1. Method for lowering the noise/signal ratio of a range finder, the focal length of a receiving lens unit being longer than the focal length of a transmission lens unit, whereby the image of the laser transmitter formed on the photosensor is magnified and the area of the signal receiving section of the photosensor is larger than the focus of the receiving lens unit and smaller than or equal to the focus of the transmission lens unit to thereby lower the noise/signal ratio.

2. Method as claimed in claim 1, wherein the receiving lens unit includes a convex lens and a concave lens.

3. Method as claimed in claim 2, wherein the convex lens is a non-spherical convex lens.

4. Laser range finder capable of lowering the noise/signal ratio of received laser radiation, comprising: a telescope; a laser transmitter; a transmission system for transmitting a beam of radiation produced by said transmitter toward a target; a receiving system for receiving laser radiation reflected from the target; a laser sensor for sensing laser radiation received by said receiving system, and a range calculating system coupled to said laser transmitter and said laser sensor for calculating the distance between the target and the laser range finder, wherein the receiving area of the laser sensor is larger than the laser transmitter, and the focal length of the receiving system is longer than that of the transmission system, so that the image of the laser transmitter formed on the laser receiver is larger than the laser transmitter and the area of the signal receiving section of the laser sensor is larger than the focus of the receiving lens unit and smaller than or equal to the focus of the transmission lens unit.

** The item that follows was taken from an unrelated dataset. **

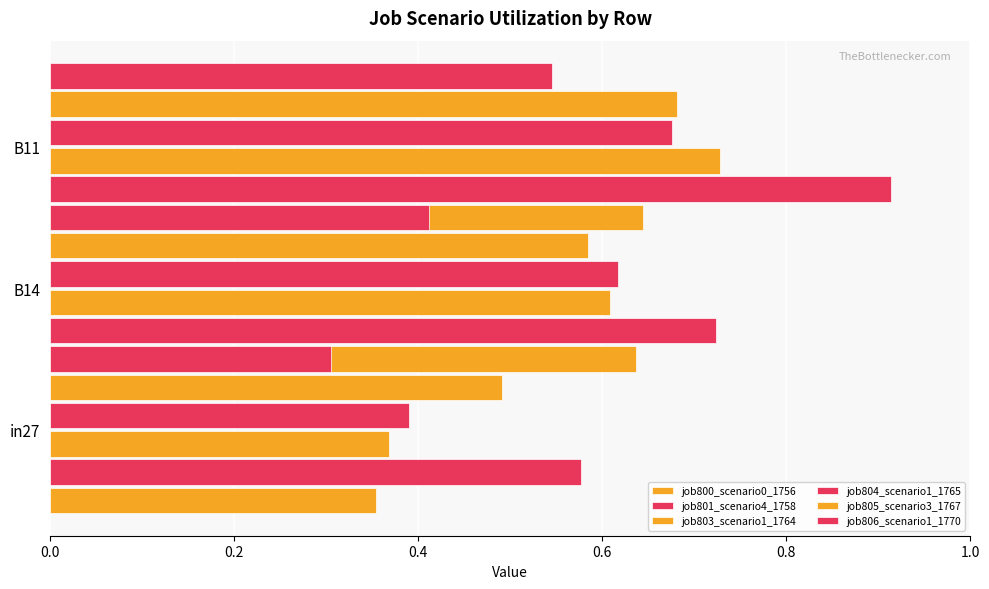

Between 0.4 and 0.2, which is larger?

0.4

5. A laser range finder comprising:

a transmission system for transmitting a beam of laser radiation along a transmission axis toward a target;

a receiving system for receiving laser radiation reflected from the target along a receiving axis;

a telescope unit having a viewing optical axis;

a prism; and

a range calculating system coupled to said transmission and receiving systems for calculating the distance between the target and the laser range finder wherein:

said receiving axis is laterally offset from said transmission axis and said viewing optical axis has at least a portion that is coincident with one of said transmission and receiving axes.

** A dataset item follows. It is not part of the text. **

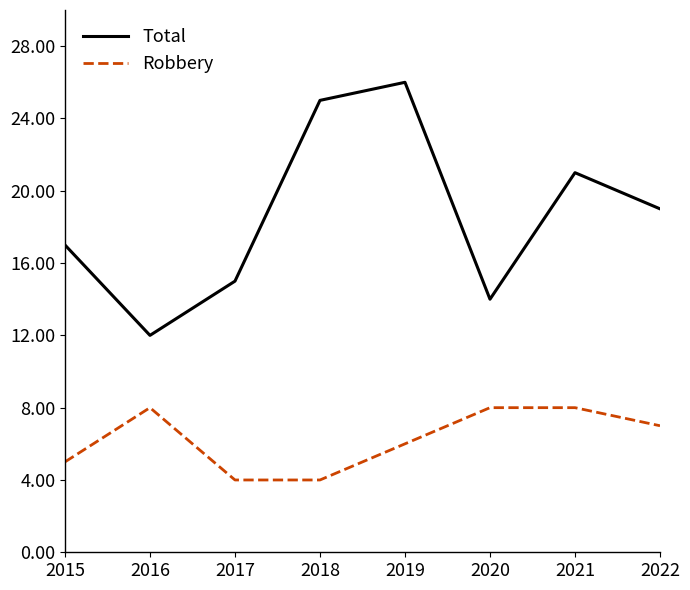

Rank the series by their maximum value, from highest to lowest.

Total, Robbery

6. The laser range finder of claim 5 wherein:

said receiving system comprises a laser sensor and a receiving lens unit for directing laser radiation received by said receiving system onto said laser sensor, said receiving lens unit having a first focal length;

said transmission system comprises a laser transmitter and a transmission lens unit for forming the beam of radiation from laser radiation produced by said transmitter, said transmission lens unit having a second focal length; and

the first focal length is longer than the second focal length,

whereby the image of the laser transmitter formed on the photosensor is magnified and the area of the signal receiving section of the photosensor is larger than the focus of the receiving lens unit and smaller than or equal to the focus of the transmission lens unit to thereby lower the noise/signal ratio.

7. The range finder of claim 6 wherein said receiving lens unit has a physical length that is shorter than the first focal length.

8. The range finder of claim 6 wherein said transmission lens unit has a physical length that is longer than the second focal length.